DOCUMENT SECTION:
Pubdate: Sun, 12 Apr 2009
Source: Contra Costa Times (CA)
Copyright: 2009 Knight Ridder
Contact:  http://www.contracostatimes.com/
Details: http://www.mapinc.org/media/96
Author: John Pomfret

MEXICO AND DRUGS: A CONVERSATION WITH ARIZONA'S ATTORNEY GENERAL

Arizona Attorney General Terry Goddard has made waves for employing 
controversial techniques to fight money laundering and for suggesting 
that the United States might need to rethink its drug laws. Goddard 
spoke with The Washington Post Outlook section's John Pomfret about 
Mexico, marijuana and an operation known as Tumbleweed.

Here are some excerpts:

Q. Is Mexico a failed state?

A. No. Not even close. The thing that I find appalling about the 
failed-state analysis is that the instability and the violence is 
precisely because the Calderon administration made the strategic 
decision to take on the cartels and to re-establish national 
sovereignty and the rule of law. And we're criticizing them for it.

Q. Is Mexico's violence going to spread north?

A. Yes. I hate to say that, but I don't think there's anything about 
our current response that keeps it from coming north.

Talking to one of the border sheriffs recently, I asked: How long do 
you think it will be before there's a violent episode in your county? 
And his response was, I think it'll happen this year. It's going to 
be a gunbattle between two criminal organizations and one of my 
rookies is going to get caught in the crossfire.

Q. Most Americans think that drug smugglers make their big profits 
off cocaine, but you say otherwise.

A. Marijuana is the horse. Marijuana is the profit center for the 
cartels. We think approximately 65 percent of the total revenue that 
the cartels get from drug smuggling is based on marijuana. You could 
say indirectly that much of the carnage in Mexico is financed because 
of profits from marijuana.

Q. Should marijuana be legal?

A. I personally don't think so. But I believe that we need to put all 
of the various options on the table. Legalization is one of those 
options. Would it reduce the profits of the cartels? Would it 
increase the risk to the population of the United States?

I don't have the ability to answer those questions. It might reduce 
the profits, but on the other hand, I don't believe I've ever heard 
an adequate answer for what is an acceptable amount of marijuana in a 
school bus driver's bloodstream.

Q. What about preventing people from taking drugs?

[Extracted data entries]

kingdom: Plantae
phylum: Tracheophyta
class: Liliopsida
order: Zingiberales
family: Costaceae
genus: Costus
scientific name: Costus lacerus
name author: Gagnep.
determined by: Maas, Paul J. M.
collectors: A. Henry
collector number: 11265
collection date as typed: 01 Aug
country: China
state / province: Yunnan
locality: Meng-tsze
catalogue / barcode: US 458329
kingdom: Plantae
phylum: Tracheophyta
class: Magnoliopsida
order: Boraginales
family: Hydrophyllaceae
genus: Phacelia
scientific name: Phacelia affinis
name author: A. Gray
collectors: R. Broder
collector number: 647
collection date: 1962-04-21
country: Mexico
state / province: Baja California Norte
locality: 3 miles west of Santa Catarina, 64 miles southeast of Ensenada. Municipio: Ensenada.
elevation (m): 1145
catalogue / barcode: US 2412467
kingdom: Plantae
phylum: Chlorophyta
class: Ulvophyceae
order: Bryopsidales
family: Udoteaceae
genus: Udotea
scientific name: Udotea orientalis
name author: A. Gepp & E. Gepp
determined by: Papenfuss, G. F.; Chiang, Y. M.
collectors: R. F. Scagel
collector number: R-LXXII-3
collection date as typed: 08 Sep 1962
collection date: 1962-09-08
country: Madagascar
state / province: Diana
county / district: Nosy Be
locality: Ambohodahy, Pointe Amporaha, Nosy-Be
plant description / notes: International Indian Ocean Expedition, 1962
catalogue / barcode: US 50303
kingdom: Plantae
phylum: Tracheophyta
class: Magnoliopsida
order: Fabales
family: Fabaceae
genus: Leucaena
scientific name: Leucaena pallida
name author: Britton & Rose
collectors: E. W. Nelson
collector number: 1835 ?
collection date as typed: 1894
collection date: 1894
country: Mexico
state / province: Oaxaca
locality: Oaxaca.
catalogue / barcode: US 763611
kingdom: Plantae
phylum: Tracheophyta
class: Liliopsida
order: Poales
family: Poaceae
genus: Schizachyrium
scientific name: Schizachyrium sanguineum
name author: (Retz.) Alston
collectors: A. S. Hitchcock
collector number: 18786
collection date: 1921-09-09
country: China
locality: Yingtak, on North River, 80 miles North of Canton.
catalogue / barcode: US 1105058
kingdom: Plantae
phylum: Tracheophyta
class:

SET TASKS:
1. According to the interview, roughly what share of the cartels' drug-smuggling revenue comes from marijuana?
2. In the interview, change "carnage" to "bloodshed" in the stretch from "A. Marijuana is" through "profits from marijuana.", and give that stretch again.

THE ANSWERS:
1. Approximately 65 percent.

2.
A. Marijuana is the horse. Marijuana is the profit center for the 
cartels. We think approximately 65 percent of the total revenue that 
the cartels get from drug smuggling is based on marijuana. You could 
say indirectly that much of the bloodshed in Mexico is financed because 
of profits from marijuana.